*Exercise tasks*
A) In the blog post below, rewrite the paragraph beginning "So it's been quite a week" more briefly, keeping its main facts.
B) Reproduce the stretch of the blog post below from "THE GREAT WAVE-HOKUSAI" through "period of calm.".

Showing posts with label family. Show all posts
Showing posts with label family. Show all posts

Friday, May 13, 2011

Things that are happy - small but significant.

THE GREAT WAVE-HOKUSAI - image


So it's been quite a week. or quite a number of weeks. i was talking to a friend recently and saying how i felt like i had been hit by a particularly grueling wave set, recently. Like in the ocean (yeah yeah, california girl... making ocean metaphors...) the waves come in sets... three, six, ten at a time, and then there's a period of calm. 

and i feel like i've been ducking waves for the past month, coming up for a quick breath and then heading back down to avoid getting thrown... but i'm hoping that the set has passed, and that i'll have some time to ... maybe just tread water and try to remember where i was headed before all of this...

*Data*
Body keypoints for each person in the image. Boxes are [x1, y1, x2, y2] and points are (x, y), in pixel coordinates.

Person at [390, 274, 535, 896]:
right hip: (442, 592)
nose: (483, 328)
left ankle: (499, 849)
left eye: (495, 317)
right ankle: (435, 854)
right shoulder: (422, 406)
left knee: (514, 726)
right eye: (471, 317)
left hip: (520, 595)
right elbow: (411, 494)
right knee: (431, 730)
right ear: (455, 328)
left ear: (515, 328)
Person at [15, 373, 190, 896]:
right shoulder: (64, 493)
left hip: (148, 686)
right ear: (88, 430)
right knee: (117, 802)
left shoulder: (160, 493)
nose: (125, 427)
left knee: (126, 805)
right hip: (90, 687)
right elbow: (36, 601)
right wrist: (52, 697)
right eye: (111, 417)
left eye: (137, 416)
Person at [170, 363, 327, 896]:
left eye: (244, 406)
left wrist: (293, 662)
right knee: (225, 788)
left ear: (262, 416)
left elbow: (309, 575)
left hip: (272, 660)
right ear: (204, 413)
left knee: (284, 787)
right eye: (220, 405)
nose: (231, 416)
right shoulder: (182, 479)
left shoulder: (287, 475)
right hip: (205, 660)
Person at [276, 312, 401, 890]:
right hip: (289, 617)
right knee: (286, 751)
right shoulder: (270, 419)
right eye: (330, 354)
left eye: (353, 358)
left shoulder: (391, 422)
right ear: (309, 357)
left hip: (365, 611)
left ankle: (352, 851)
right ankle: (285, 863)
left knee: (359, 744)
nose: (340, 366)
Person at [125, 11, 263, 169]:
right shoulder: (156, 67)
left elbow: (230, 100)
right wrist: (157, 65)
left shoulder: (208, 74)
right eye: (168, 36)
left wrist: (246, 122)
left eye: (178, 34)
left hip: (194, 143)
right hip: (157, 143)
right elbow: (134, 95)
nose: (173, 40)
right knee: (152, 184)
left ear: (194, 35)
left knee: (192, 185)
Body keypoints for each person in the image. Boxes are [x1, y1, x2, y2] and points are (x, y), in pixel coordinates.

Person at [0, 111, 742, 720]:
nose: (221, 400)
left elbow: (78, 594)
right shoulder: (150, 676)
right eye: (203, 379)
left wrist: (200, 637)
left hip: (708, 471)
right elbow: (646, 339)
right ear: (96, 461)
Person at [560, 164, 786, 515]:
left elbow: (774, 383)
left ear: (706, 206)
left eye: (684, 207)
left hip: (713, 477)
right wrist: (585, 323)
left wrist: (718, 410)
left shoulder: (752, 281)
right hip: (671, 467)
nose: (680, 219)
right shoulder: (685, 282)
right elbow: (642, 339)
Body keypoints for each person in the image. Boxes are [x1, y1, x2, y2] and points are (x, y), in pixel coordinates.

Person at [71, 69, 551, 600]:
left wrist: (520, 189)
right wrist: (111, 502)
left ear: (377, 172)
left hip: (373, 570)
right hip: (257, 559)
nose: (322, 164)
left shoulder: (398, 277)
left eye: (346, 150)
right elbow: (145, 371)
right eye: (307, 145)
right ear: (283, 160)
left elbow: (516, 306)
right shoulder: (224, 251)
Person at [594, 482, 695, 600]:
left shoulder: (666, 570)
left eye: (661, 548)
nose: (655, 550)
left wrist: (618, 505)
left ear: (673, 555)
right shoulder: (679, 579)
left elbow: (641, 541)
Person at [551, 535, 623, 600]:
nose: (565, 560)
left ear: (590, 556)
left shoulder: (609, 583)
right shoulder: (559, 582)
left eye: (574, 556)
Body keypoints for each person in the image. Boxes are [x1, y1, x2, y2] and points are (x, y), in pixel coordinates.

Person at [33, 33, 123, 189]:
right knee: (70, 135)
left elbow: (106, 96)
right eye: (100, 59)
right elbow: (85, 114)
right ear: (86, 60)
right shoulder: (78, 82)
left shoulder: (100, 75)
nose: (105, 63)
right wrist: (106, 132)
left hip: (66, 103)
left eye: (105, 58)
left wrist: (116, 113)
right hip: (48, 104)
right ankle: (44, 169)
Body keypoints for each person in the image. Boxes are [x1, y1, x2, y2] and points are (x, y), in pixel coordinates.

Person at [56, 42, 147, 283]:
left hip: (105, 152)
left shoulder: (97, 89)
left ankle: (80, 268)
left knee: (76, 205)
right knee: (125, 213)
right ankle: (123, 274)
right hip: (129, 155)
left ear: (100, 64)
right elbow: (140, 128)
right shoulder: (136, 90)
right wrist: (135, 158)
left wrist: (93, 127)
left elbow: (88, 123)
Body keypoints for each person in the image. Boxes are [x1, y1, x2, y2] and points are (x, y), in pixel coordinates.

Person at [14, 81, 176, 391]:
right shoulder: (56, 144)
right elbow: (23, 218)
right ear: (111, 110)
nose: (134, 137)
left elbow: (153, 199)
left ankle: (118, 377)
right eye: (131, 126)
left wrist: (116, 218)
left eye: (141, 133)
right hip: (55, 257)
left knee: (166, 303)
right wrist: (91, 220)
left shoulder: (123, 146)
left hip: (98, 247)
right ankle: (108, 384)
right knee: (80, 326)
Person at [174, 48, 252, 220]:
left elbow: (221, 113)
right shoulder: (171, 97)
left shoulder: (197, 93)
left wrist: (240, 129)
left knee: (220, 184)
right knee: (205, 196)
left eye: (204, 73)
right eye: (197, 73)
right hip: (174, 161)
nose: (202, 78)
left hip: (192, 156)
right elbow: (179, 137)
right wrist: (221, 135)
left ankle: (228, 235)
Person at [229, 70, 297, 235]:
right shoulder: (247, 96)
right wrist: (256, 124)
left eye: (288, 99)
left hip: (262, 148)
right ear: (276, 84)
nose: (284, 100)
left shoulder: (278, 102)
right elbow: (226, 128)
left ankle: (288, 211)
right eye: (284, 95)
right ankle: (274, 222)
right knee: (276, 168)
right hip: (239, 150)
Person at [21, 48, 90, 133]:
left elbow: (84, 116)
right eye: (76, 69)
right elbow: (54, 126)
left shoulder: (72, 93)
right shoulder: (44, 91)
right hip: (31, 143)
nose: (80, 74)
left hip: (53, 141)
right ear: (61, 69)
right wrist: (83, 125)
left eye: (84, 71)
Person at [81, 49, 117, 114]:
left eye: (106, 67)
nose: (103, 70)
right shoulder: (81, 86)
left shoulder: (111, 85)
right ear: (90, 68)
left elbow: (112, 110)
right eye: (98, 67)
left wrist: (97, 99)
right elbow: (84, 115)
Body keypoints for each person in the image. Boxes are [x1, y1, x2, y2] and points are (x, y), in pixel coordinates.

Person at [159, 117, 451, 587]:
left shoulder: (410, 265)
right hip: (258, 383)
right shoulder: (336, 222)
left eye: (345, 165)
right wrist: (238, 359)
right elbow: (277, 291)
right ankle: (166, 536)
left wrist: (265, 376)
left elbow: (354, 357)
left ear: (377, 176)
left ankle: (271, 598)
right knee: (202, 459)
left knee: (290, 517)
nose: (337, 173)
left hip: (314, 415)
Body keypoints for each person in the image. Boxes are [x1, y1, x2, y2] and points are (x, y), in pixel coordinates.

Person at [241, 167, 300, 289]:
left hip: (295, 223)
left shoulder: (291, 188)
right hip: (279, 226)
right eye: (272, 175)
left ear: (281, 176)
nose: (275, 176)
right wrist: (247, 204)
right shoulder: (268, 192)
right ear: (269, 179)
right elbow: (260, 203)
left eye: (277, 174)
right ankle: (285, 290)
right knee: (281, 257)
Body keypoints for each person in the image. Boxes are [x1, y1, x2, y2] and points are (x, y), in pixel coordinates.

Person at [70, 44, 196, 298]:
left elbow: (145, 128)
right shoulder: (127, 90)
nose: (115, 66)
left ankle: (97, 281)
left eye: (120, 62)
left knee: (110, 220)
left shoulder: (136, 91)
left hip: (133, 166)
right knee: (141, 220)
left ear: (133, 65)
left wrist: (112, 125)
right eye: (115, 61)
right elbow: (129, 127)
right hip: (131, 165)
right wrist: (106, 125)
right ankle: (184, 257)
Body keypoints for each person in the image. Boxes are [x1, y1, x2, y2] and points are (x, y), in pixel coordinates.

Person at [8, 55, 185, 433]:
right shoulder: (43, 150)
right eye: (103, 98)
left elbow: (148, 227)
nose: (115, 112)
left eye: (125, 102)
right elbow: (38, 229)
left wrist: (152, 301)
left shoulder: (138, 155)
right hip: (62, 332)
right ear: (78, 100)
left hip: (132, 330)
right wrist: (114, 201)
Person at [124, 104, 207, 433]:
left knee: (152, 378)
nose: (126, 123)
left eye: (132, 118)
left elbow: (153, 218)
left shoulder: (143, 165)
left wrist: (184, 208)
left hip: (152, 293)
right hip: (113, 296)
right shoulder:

*Exercise results*
A) It has been a demanding week, or several. I recently told a friend that it felt like being hit by an especially grueling wave set. In the ocean, waves arrive in sets of three, six or ten, followed by a period of calm.

B)
THE GREAT WAVE-HOKUSAI - image


So it's been quite a week. or quite a number of weeks. i was talking to a friend recently and saying how i felt like i had been hit by a particularly grueling wave set, recently. Like in the ocean (yeah yeah, california girl... making ocean metaphors...) the waves come in sets... three, six, ten at a time, and then there's a period of calm.